While this pain often comes with a searing hot poker feeling like nerve pain, the primary cause is usually pressure or an injury to a specific nerve. It is usually localized to one area, and can be extremely intense with movement. This pain feels like it is way down in the body where you cannot touch. Physical therapy is one way to treat herniated discs and sciatica causing this pain, but surgery may be necessary for other diagnoses like spinal stenosis.

Referred pain

Referred pain is a problem that often shows up with arthritis, joint issues, and degenerative disc disease. These problems will be a source of discomfort for life, so seeking relief from a back pain management facility is one of the best ways to cope with chronic bone issues and pain that moves around. The primary symptom is aching and general discomfort. The back team can provide medications, recommend physical therapies, and offer a personalized pain treatment plan.

Nerve pain

Doctors characterize nerve pain as a lightning bolt.
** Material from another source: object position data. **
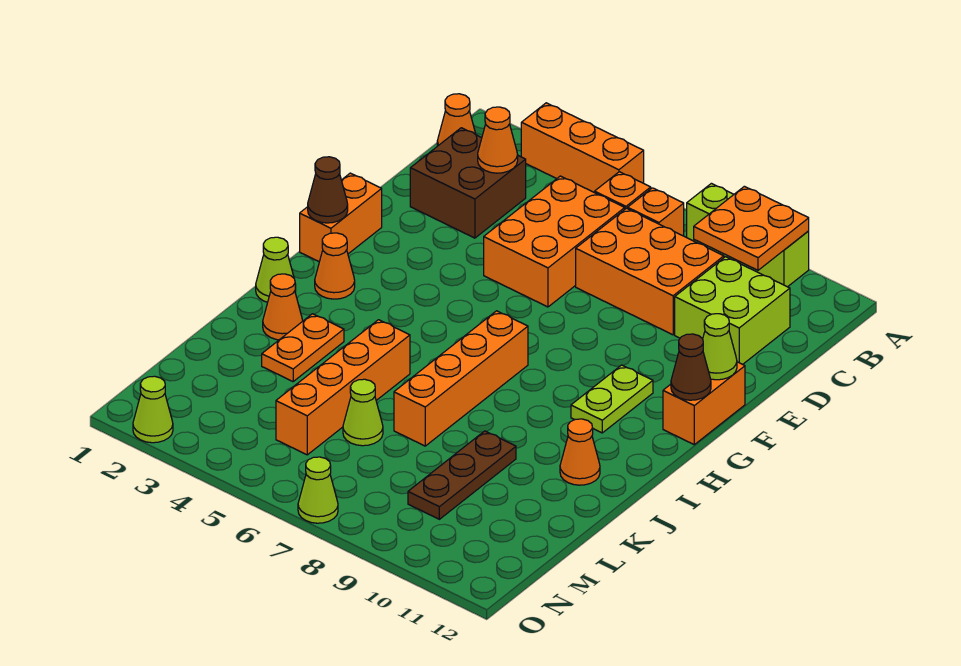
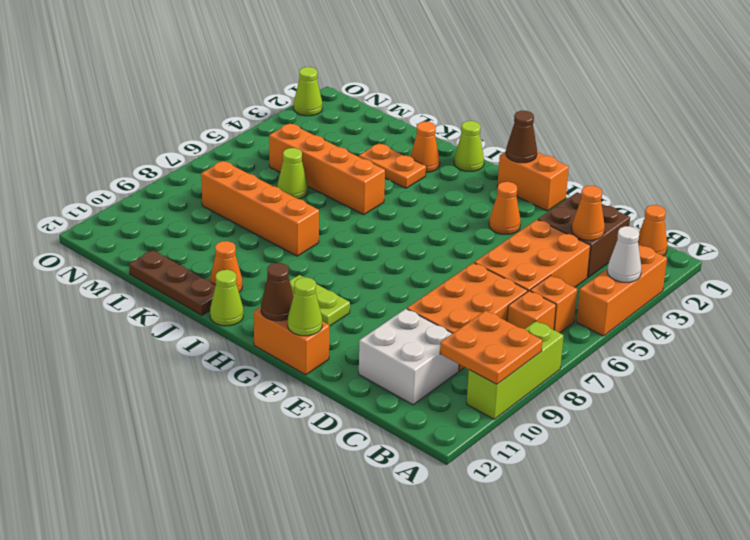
none -> white 1x1 cone [607,226,641,282]
orange 2x3 brick [484,176,625,307] -> orange 2x3 brick turned to [474,220,590,291]
lime 2x2 brick [675,257,790,364] -> white 2x2 brick [359,309,459,405]
orange 1x1 cone [315,233,355,299] -> orange 1x1 cone moved to [489,182,521,234]
orange 1x4 brick [394,311,528,446] -> orange 1x4 brick moved to [201,161,319,256]
brown 1x3 plate [408,431,516,519] -> brown 1x3 plate moved to [129,250,216,315]
lime 1x1 cone [298,457,338,523] -> lime 1x1 cone moved to [210,270,243,326]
Movement causes burning, tingling, and even numbness in the extremities. Torn discs, bone injuries, and compression injuries can cause the tissue to swell and become susceptible to chronic inflammation. Ice and anti-inflammatory medications may help this pain.

Back pain is a source of disability for many people. Determining the root cause of the issue is the best way to treat the problem. For general back pain, stretching and heating pads are often sufficient to treat the problem. Referred pain is more difficult to find and treat requiring physical exams and tests. Nerve and radicular pain require a specific plan of treatment for pain and relieving pressure on the nerves to get rid or ease symptoms.